Its said that $A,B,C,a$ are real and $\sqrt{a^2-4}\tan A + a \tan B + \sqrt{a^2+4} \tan C = 6a$
then minimise $\tan^2 A + \tan^2 B + \tan^2 C$.
I dont know how to proceed, looked like something to do with pythagoras theorem. Nothing more is given, so any hint is welcome.
On
We can use Lagrange multiplier. Let \begin{align} f(x,y,z)&=\tan^2 x + \tan ^2 y + \tan^2 z,\\ g(x,y,z)&=\sqrt{a^2-4}\tan x+a\tan y + \sqrt{a^2+4}\tan z-6a=0. \end{align} Then \begin{align} \nabla f(x,y,z)&=(2\tan x\sec^2 x, 2\tan y\sec^2 y, 2\tan z\sec^2 z),\\ \nabla g(x,y,z)&=(\sqrt{a^2-4}\sec^2 x, a\sec^2 y,\sqrt{a^2+4}\sec^2 z). \end{align} Consider the equation $\nabla f = \lambda \nabla g$, then for a root of the equation $(x^*,y^*,z^*)$, \begin{cases}\tag 1 2\tan x^*=\lambda\sqrt{a^2-4}\\ 2\tan y^*=\lambda a\\ 2\tan z^*=\lambda\sqrt{a^2+4} \end{cases} Substitute (1) into $g(x,y,z)=0$, then we get $\lambda=4/a$ and \begin{align} \tan^2 x^*+\tan^2 y^*+\tan^2 z^* &=\left(\frac{2\sqrt{a^2-4}}{a}\right)^2+\left(\frac{2a}{a}\right)^2+\left(\frac{2\sqrt{a^2+4}}{a}\right)^2\\ &=12. \end{align} Thus 12 is what we want to find.

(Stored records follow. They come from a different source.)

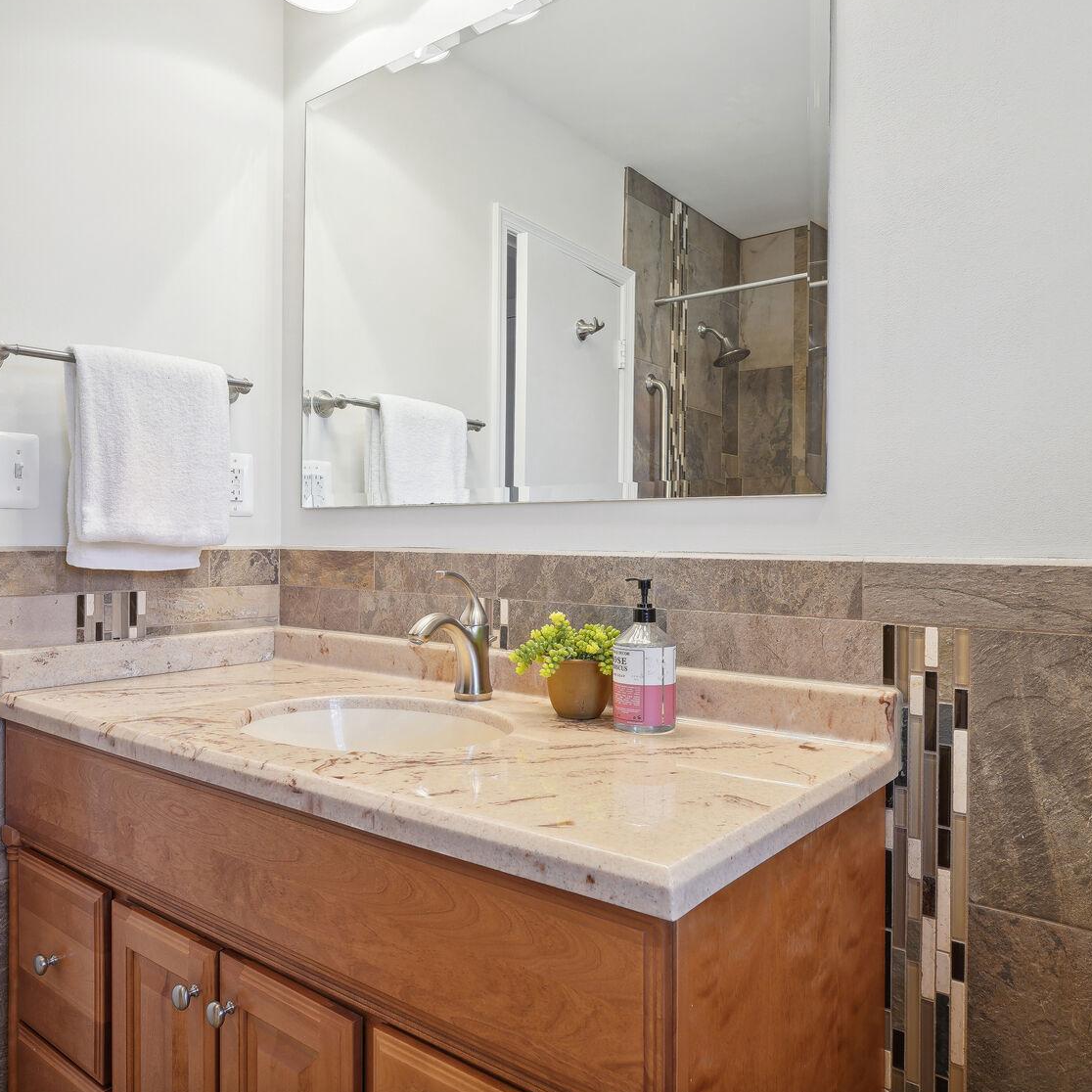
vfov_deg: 61.6
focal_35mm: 26
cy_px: 535
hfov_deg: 61.5
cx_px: 493
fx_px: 916
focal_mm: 19.5
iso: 200
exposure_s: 1/10
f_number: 8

For $a^2\geq4$ by C-S we obtain: $$\left(\sqrt{a^2-4}\tan A + a \tan B + \sqrt{a^2+4} \tan C\right)^2\leq$$ $$\leq(a^2-4+a^2+a^2+4)\left(\tan^2 A + \tan^2 B + \tan^2 C\right).$$ Thus, $$\tan^2 A + \tan^2 B + \tan^2 C\geq\frac{36a^2}{3a^2}=12.$$ The equality occurs for $$\left(\sqrt{a^2-4},a,\sqrt{a^2+4}\right)||\left(\tan A,\tan B,\tan C\right),$$ which says that we got a minimal value.